In climate science we often find ourselves with __gridded (array) data__, often in up to 4 dimensions: (latitude, longitude, height/depth/pressure, time). This can be model output, but also observed data. These datasets can be huge, for example, the monthly output of the high resolution Community Earth System Model is some 50 GB and that is for the ocean only!

Apart from the data, e.g. temperatures, we also need to keep track of their locations and record other kinds of metadata. netCDF can store all of this information in a single, standardized file.

Below we quote from the [NetCDF website](https://www.unidata.ucar.edu/software/netcdf/docs/faq.html#whatisit):

>NetCDF (network Common Data Form) is a set of interfaces for array-oriented data access and a freely distributed collection of data access libraries for C, Fortran, C++, Java, and other languages. The netCDF libraries support a machine-independent format for representing scientific data. Together, the interfaces, libraries, and format support the creation, access, and sharing of scientific data.
>
>NetCDF data is:
>
> - Self-Describing. A netCDF file includes information about the data it contains.
> - Portable. A netCDF file can be accessed by computers with different ways of storing integers, characters, and floating-point numbers.
> - Scalable. A small subset of a large dataset may be accessed efficiently.
> - Appendable. Data may be appended to a properly structured netCDF file without copying the dataset or redefining its structure.
> - Sharable. One writer and multiple readers may simultaneously access the same netCDF file.
> - Archivable. Access to all earlier forms of netCDF data will be supported by current and future versions of the software.
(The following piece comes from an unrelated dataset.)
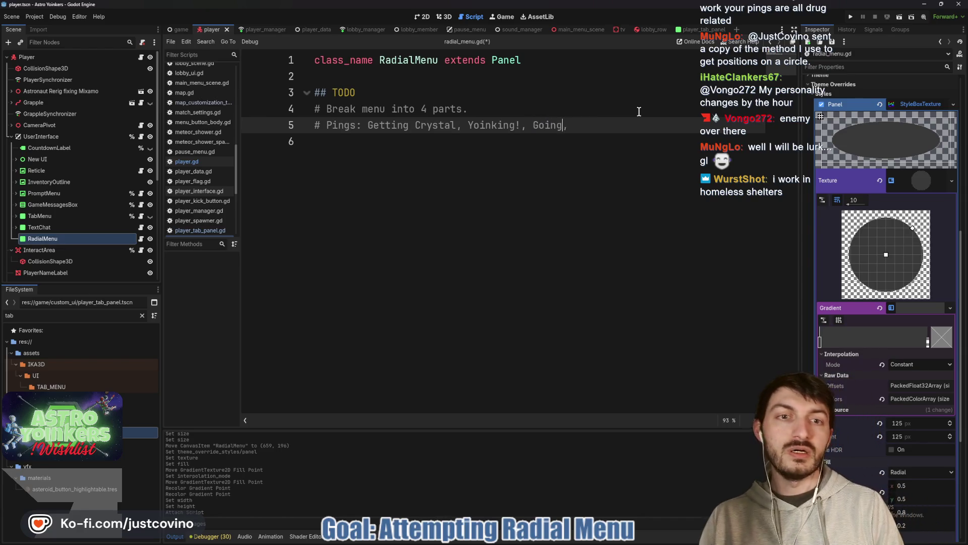
{"action": "type", "text": "fter"}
The second part of this third tutorial will focus on working with the package `netCDF4`. This is based on the [NetCDF4 documentation](https://unidata.github.io/netcdf4-python/). You can use this package to __read and write NetCDF files__, but has no built in computations such as Pandas had. Here, we will focus on reading them only, which you will use most often.

`import netCDF4 as nc`

You can check wether netCDF4 is alreay installed on your pc with the command

`conda list`

This gives an overview of all the packages that are installed. If you don't have pandas yet, install it with

`conda install netCDF4` or `pip install netCDF4` 

You can do this directly in the Notebook or in the terminal.

In [None]:
import numpy as np
import netCDF4 as nc
from matplotlib import pyplot as plt
%matplotlib inline

As an example, we will use modelled wind from the KNMI, retrieved from: https://dataplatform.knmi.nl/dataset/dowa-netcdf-ts-singlepoint-upd-1 . Specifically, this is part of the Dutch Offshore Wind Atlas (DOWA), which contains output from the weather model HARMONIE-AROME, which is nested in re-analyses ERA5. The NetCDF contains the output at one single location for the year 2018.

In [None]:
winddata = nc.Dataset('data/DOWA_40h12tg2_fERA5_NETHERLANDS.NL_ix001_iy001_2018010100-2019010100_v1.0.nc')

Data in a NetCDF file is organised in `variables`. With these variables, a description of what is in the file is provided, such as the dimensions of the arrays and the units. These descriptions are called `attributes`. You can investigate the variables in a file use `file.variables`.

In [None]:
winddata.variables

In order to do computations with the data in this file, we want to extract the variables. We do this with the following code `winddata.variables['lon'][:]`. The `[:]` is necessary to go from a variable structure to an array and the `:` means that we want all the entries in this array.

In [None]:
longitude = winddata.variables['lon'][:]
latitude = winddata.variables['lat'][:]
time = winddata.variables['time'][:]

In [None]:
#This is equivalent to the cell above
longitude = winddata['lon'][:]
latitude = winddata['lat'][:]
time = winddata['time'][:]

# Exercises

1. At what heights is the wind measured?

2. Plot the wind speed at 100 m as a function time. Add the units of time in the axis labels. Hint: you may need to use the command `np.squeeze`.

3. Create a scatter plot of the wind direction at 150 m height as a function of time.

4. Print the time-averaged temperature at each height.

5. Create a contourplot of the pressure as a function of time and height.